Hello! I am brand new to keeping pigeons and am so excited about it! A pair of homing pigeons were given to me and I enjoy them so much that we are going to build an actual loft for them and others to come! 

We live in central California so the weather is pretty mild. A general idea is a year round range of lows in the 40's, rare, and highs in the 80's, also rare. I am thinking of building a loft that is 6 x 12 feet in size. I am thinking of dividing it in half so I have the 2 areas That can be used for pairs and babies, etc.... My idea is to have back 3-4 ft made from wood and have front 2-3 ft just wire so they can enjoy the sun. Loft would be ground to 6+ ft in front.
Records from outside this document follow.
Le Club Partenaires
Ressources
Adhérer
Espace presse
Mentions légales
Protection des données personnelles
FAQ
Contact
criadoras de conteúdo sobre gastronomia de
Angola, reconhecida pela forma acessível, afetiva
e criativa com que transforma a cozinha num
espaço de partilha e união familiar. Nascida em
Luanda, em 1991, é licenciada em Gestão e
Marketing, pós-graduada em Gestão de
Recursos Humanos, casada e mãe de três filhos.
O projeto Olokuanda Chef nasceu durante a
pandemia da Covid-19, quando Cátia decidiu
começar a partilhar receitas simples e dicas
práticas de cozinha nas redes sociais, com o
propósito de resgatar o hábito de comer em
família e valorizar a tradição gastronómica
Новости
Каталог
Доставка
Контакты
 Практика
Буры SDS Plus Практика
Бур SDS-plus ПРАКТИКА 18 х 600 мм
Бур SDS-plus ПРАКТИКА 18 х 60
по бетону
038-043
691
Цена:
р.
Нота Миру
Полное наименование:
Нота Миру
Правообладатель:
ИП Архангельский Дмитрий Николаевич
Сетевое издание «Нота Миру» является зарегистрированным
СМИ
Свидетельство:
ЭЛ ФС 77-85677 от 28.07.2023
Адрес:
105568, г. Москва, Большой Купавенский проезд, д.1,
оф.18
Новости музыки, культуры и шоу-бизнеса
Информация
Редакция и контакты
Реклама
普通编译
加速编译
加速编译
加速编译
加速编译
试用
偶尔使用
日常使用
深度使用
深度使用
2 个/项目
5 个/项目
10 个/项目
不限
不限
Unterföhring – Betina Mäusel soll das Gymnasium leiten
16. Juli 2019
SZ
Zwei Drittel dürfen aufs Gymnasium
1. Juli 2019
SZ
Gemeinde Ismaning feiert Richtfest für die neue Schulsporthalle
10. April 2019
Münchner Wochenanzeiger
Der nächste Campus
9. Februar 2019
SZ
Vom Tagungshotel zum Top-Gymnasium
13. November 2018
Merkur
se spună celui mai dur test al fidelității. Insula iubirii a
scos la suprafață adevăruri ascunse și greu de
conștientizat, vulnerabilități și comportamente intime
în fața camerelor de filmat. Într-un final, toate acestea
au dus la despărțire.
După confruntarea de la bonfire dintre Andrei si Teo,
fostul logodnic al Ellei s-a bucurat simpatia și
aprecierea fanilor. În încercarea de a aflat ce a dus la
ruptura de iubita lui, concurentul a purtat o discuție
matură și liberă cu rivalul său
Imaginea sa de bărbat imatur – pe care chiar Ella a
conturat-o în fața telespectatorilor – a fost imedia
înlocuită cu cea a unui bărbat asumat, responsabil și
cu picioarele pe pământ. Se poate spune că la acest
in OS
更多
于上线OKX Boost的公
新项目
My question is... Do I have to fully enclose the back part of loft? I would rather keep it open and just pull down a tarp in bad weather or partially enclose it so it still gets some light. With my budget, it just seems that to fully enclose it would be so dark and cramped, especially for cleaning... Would love to hear ideas on this. I want to do it right!  Thanks!


----------



## alby68 (Mar 18, 2013)

*Bi-fold doors*

Hi, on my lofts I use bi-fold doors, on the outside of the wire, to either open or close most of the loft to good/open or bad/closed weather. a 36" bi-fold door folds to 18" and then that 18" door folds back completely to expose a 36" piece of wire that was completely covered by the door when it was closed.
so if you left a solid, full height corner on your back corner walls, you could fold the bi-fold door back to it, and expose your 36" of wire.a 6' open wire area would then be possible with two bi-fold doors, one on each side of the back wall. I hope I explained it well enough. You can usually find them free, or low cost, on craigslist.


----------



## T Kim (Feb 28, 2015)

Wow! That's a great idea! Will look into it. Thanks!


----------



## Jay3 (May 4, 2008)

alby68 said:


> Hi, on my lofts I use bi-fold doors, on the outside of the wire, to either open or close most of the loft to good/open or bad/closed weather. a 36" bi-fold door folds to 18" and then that 18" door folds back completely to expose a 36" piece of wire that was completely covered by the door when it was closed.
> so if you left a solid, full height corner on your back corner walls, you could fold the bi-fold door back to it, and expose your 36" of wire.a 6' open wire area would then be possible with two bi-fold doors, one on each side of the back wall. I hope I explained it well enough.



What a good idea!


----------



## T Kim (Feb 28, 2015)

*Bi-fold doors*

I really like this idea! Would love to see a pic of the doors on loft if possible. Thanks!


----------



## alby68 (Mar 18, 2013)

*Bi-fold Doors*

Hope they explain themselves. it's a six sided gazebo with one of the six sides solid, and two of the other sides have a fixed/attached solid used door, with the bi-fold door attached to the solid door with hinges. when the two bi-fold sides are closed, I then have three sides of the gazebo that are completely closed. the other three sides of the gazebo are mosquito screened, with 1"x2" heavy wire on the top/outside of the screen material , for animal protection. I have removable screened panels, down low on the side walls of the bi-fold door area, I can put in or take out from the inside of the loft, to keep mosquitos out in the summer, or remove them to let feathers and dander blow out of the loft during non-bug/winter time. click on my website, below the pictures, for more loft ideas. I also mount old sliding glass door panels over the open sides for the winter weather, and take them down in the spring.


----------



## Jay3 (May 4, 2008)

I love the doors. Think that's a great idea. But the heavy wire, because of the large spaces in it will allow snakes, mice and rats to get in. I would use 1/2 inch hardware clothe.


----------



## T Kim (Feb 28, 2015)

*Bifold Doors*

those are really cool! What a great idea, especially for somewhere with a milder climate like I have! Thanks for taking the time to post pics!


----------



## alby68 (Mar 18, 2013)

You are welcome T- good luck with the loft!


----------